Je prends mon gobelet en carton rempli de la meilleure invention du monde : le cappuccino au caramel. Je m'installe dehors, sous le soleil, et prends une grande gorgée de cette délicieuse boisson. Je ne sais pas si c'est parce que j'en avais vraiment besoin, mais chaque gorgée me donne l'impression de recevoir une piqûre d'adrénaline. Je glisse une cigarette entre mes lèvres et l'allume. La nicotine envahit doucement mon corps, pour mon plus grand plaisir.

Je ne fume qu'au travail ou en soirée. Personne ne le sait à la maison, et c'est sûrement mieux ainsi. Mon père est farouchement anti-tabac, et je n'ai aucune envie d'entendre ses sermons interminables. En général, je laisse mon paquet de cigarettes et mon briquet dans ma voiture pour ne pas courir le risque que les deux petits monstres de la maison les trouvent. Ma mère, quant à elle, souffre d'un cancer du sein et a déjà du mal à respirer, inutile de lui rajouter un nuage de fumée en plus.

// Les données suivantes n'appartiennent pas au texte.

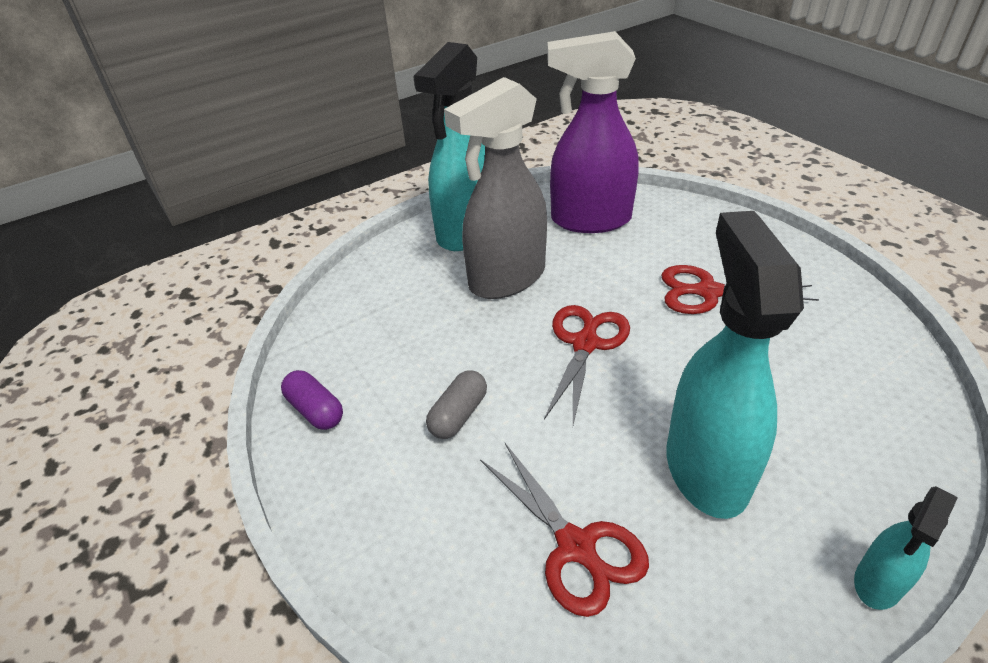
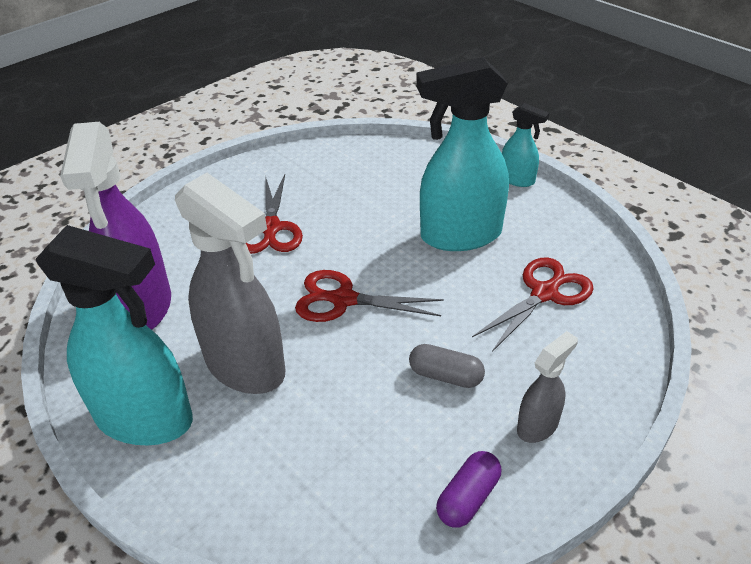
camera: 100 degrees left, 0 degrees up
(368, 483) = (538, 425): none -> grey spray bottle

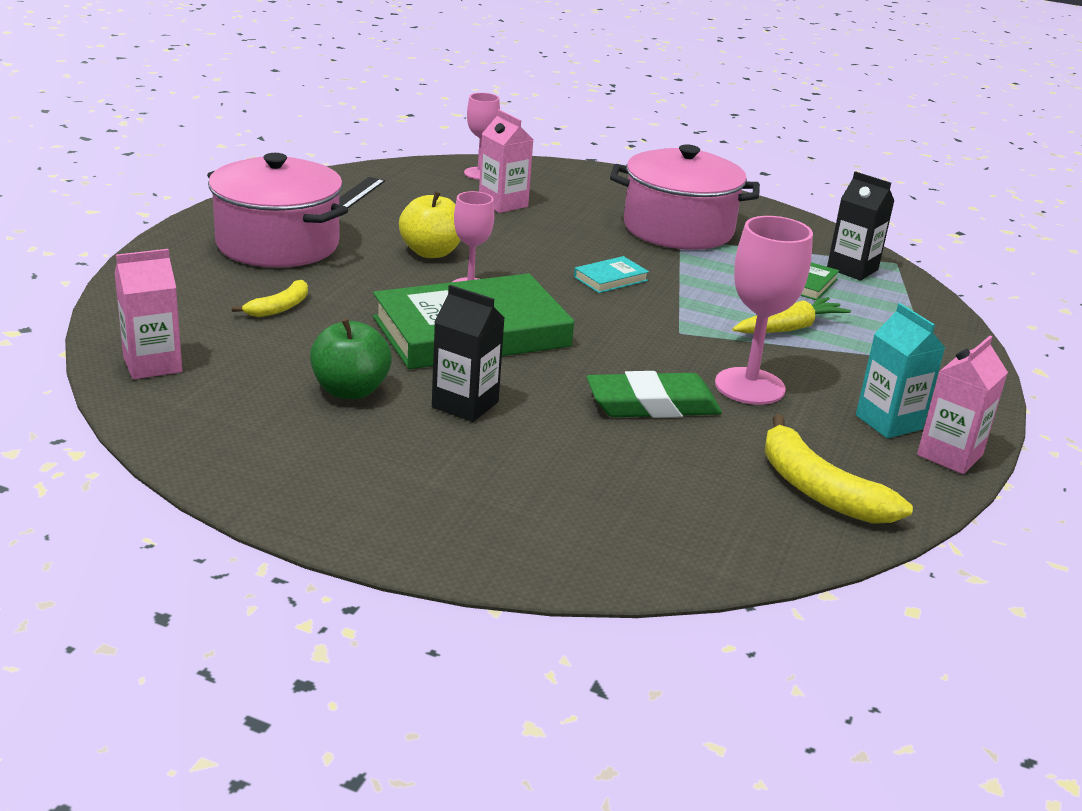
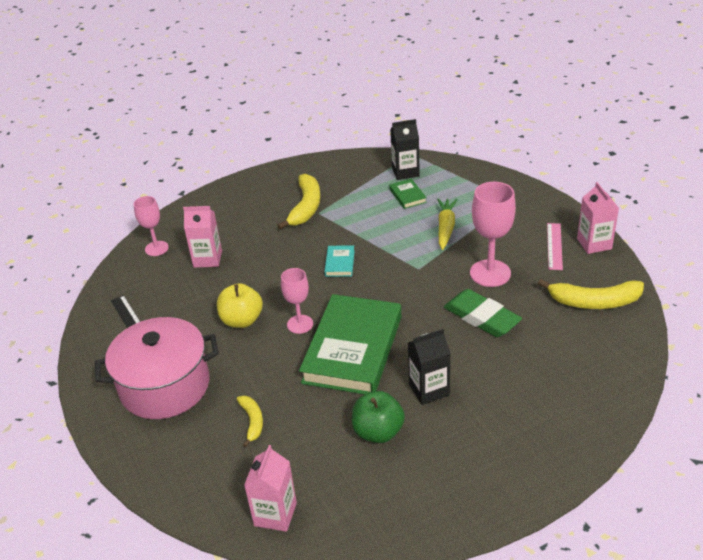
camera: 45 degrees left, 10 degrees up
(652, 405) = (482, 317): green eraser -> green eraser turned 75 degrees counterclockwise
(678, 229) = (306, 207): pink pot -> yellow banana
(889, 422) = (554, 246): turquoise carton -> pink ruler

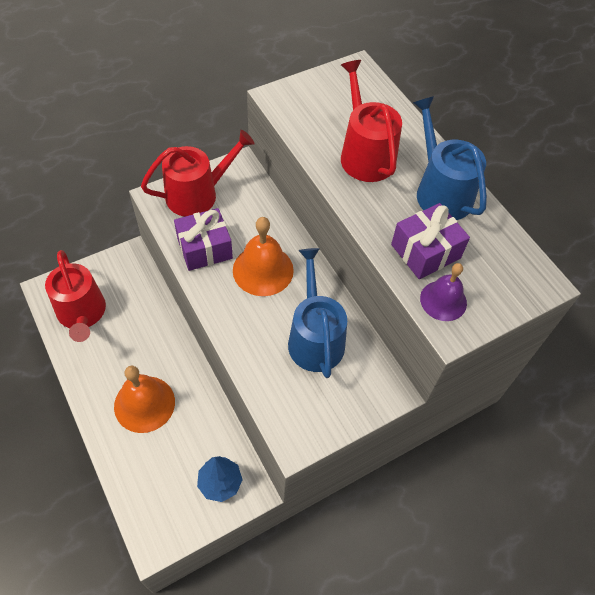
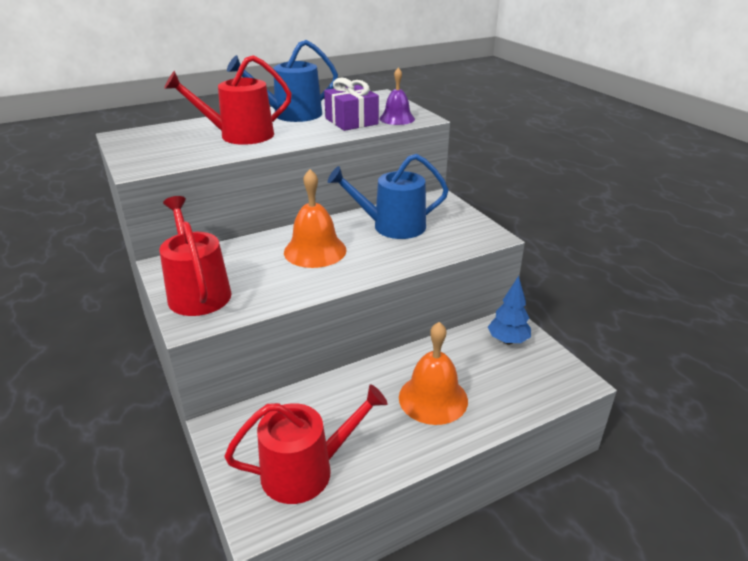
camera: 85 degrees left, 25 degrees down
(204, 248) = (280, 285): purple gift -> none

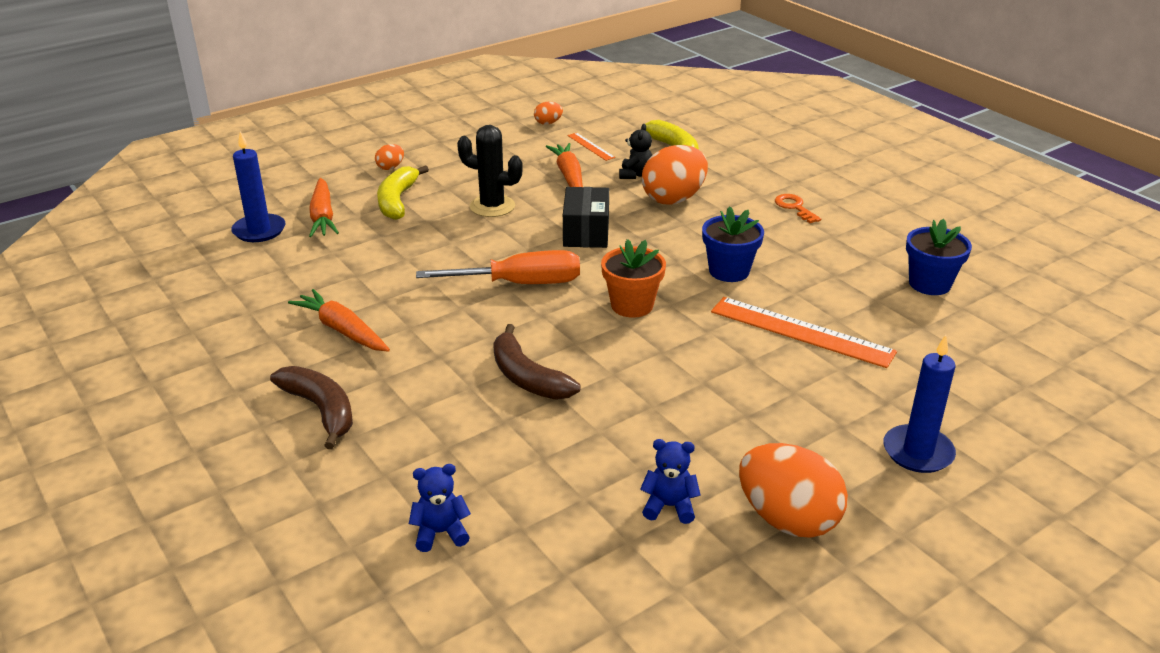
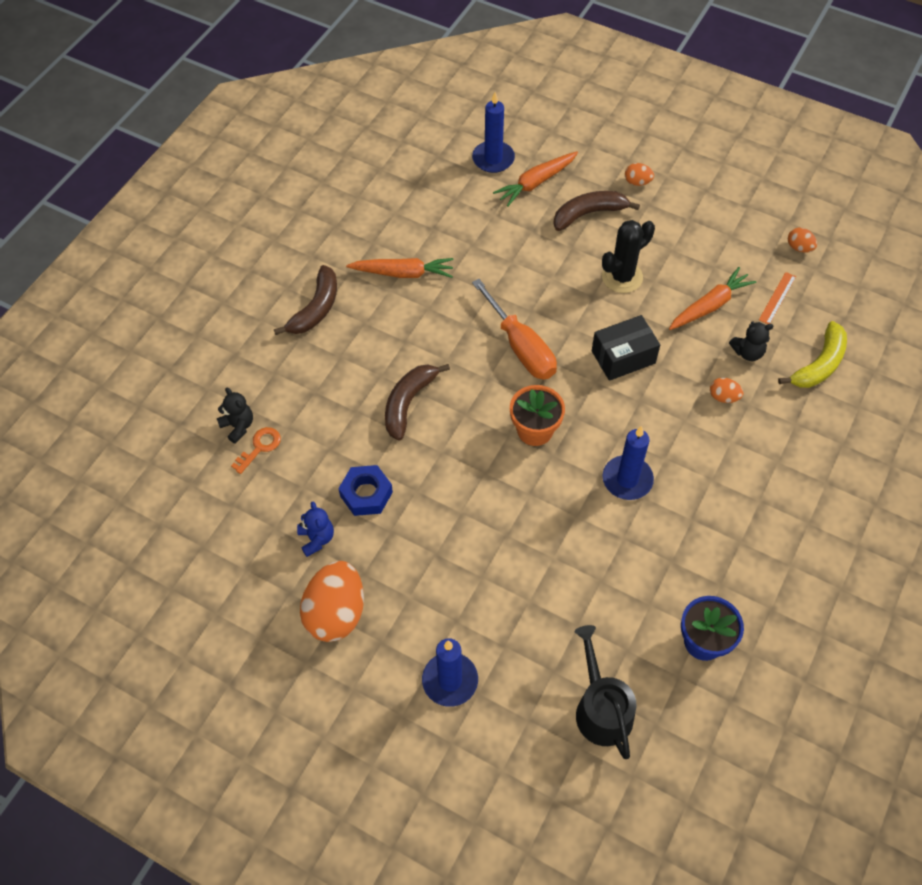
camera: 65 degrees right, 25 degrees up
(342, 330) = (403, 273): orange carrot -> orange carrot turned 75 degrees clockwise
(397, 201) = (589, 214): yellow banana -> brown banana
(440, 533) = (238, 426): blue teddy bear -> black teddy bear
(492, 206) = (622, 277): black cactus -> black cactus turned 60 degrees clockwise
(631, 446) = (366, 494): none -> blue nut
(673, 199) = (723, 397): orange egg -> orange egg, size x0.46
(729, 271) = (627, 479): blue flower pot -> blue candle
(794, 207) = (774, 496): orange key -> orange key (260, 447)
(801, 331) = (566, 559): orange ruler -> none
(984, 361) = (601, 708): none -> black watering can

À 18 ans, juste après avoir eu mon diplôme, ma mère a commencé à être malade. J'ai trouvé ce boulot pour aider mes parents à payer le traitement et les factures de la maison. Le seul point positif, c'est que je passe plus de temps avec Aiden et Lily depuis que j'ai quitté mon appartement. Lily et Aiden ont sept ans, et ils sont comme mes propres enfants. Si je travaille aussi dur, c'est principalement pour eux. Je veux qu'ils aient une enfance heureuse, qu'ils aient tout ce que je n'ai pas pu avoir.